Other local unions voted the giveback down or refused to hold a vote—even though UPS threatened some locals that they would lose work if they did so.
Members have argued that the change to the regional supplement should have been put to a regional vote—rather than allowing UPS to pit local against local for the best deal.
The impact of this giveback continues to be felt. Recently UPS management at the Worcester hub posted a notice stating that the a.m. sort would be shut down and that the volume would be “moved to other hubs.” Worcester Local 170 was one of the locals that resisted the side agreement.
If the IBT and all New England locals had stayed united it would be impossible for management to pit members against each other in this manner.
Lawsuit Dismissed
A lawsuit filed by members to reverse the concession was dismissed on a technicality Jan. 13. The judge hearing the case ruled that the suit needed to be filed within six months of the change at Local 25, rather than within six months of the date that Local 25 refused to process members’ grievance against the change.
According to Local 25 member David Whitney, the New England Supplement Protection Committee will continue pursuing the issue through charges that are under investigation at the National Labor Relations Board.
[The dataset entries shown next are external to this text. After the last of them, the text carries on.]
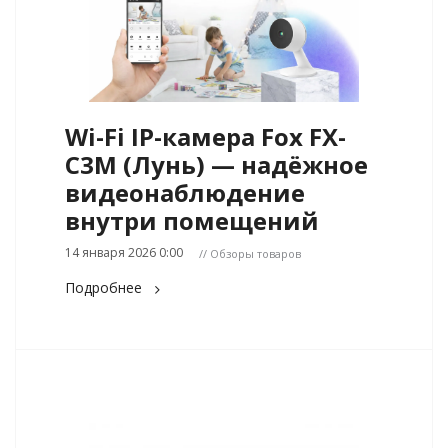
Wi-Fi IP-камера Fox FX-
C3M (Лунь) — надёжное
видеонаблюдение
внутри помещений
14 января 2026 0:00
// Обзоры товаров
Подробнее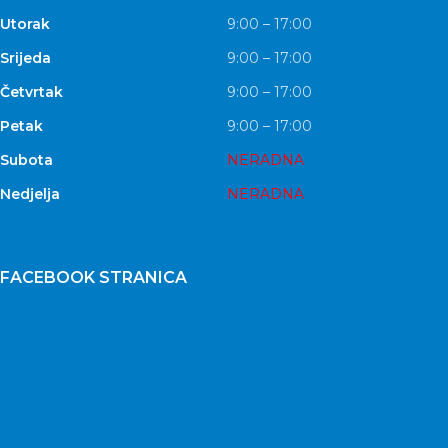
Utorak
9:00 – 17:00
Srijeda
9:00 – 17:00
Četvrtak
9:00 – 17:00
Petak
9:00 – 17:00
Subota
NERADNA
Nedjelja
NERADNA
FACEBOOK STRANICA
Also, internal union charges have been filed against officials of all the local unions that made the change without a proper vote of the members
Leedham Campaign Looks Ahead
Teamsters have been petitioning across North America to make the Leedham slate the officially accredited team to put forward new leadership for the Teamsters Union. It will also give all Teamsters the right to hear from the candidates in the Teamster Magazine. (The Leedham campaign asks that all Petitions be received by December 9, at Leedham Campaign, 320 7th Ave #338, Brooklyn, NY 11215. See www.leedham2006.org for further info.)
Next Steps
The Campaign is producing a DVD of Tom Leedham’s speech to the TDU Convention. Running approximately 20 minutes, Tom’s speech covers his background as a working Teamster and addresses many of the key issues in the upcoming campaign. This can be used to introduce Tom to fellow Teamsters. Copies will soon be available from the campaign. Order your copy at info [at] leedham2006.org or by mail; include a donation for the DVD.The Leedham campaign and reform Teamsters are looking ahead to the next steps in the campaign, including:
• Convention Delegate Races: Almost all local unions will hold delegate elections, with nominations in January in most, February in some. We need to elect delegates who will nominate the Tom Leedham Strong Contracts, Good Pensions Slate and support reform proposals at the Convention. The time is now for plans to run and win. Need ideas or help? Contact the campaign at leedhamslate [at] gmail.com.
• Outreach:To win in 2006, we need a strong, well-coordinated grassroots network of Teamster volunteers. The Leedham Campaign needs your help in building a database of supporters. Please mail or email to the campaign the names and contact information you have (phone #s, email addresses, and/or addresses) for Teamsters who will support the campaign.
• Fundraising: It’s simple. To win in 2006, the Leedham Campaign needs to raise serious money. The campaign is now able to take credit card donations online at www.leedham2006.org. We encourage all supporters to donate today.
Georgia Teamsters Elect New Leaders
Georgia has a long tradition in the history of Teamster reform. Teamsters here have also been deeply involved in the effort to stop pension and health benefit cuts.
While continuing to move ahead with positive changes, members in both locals may now also face what is becoming a worn-out routine under the Hoffa administration: re-run elections. The losing slates in both locals have filed protests.
Local 528 members will also be demanding that the International end its trusteeship of the local, imposed over 20 months ago, and install their duly elected officers as quickly as possible.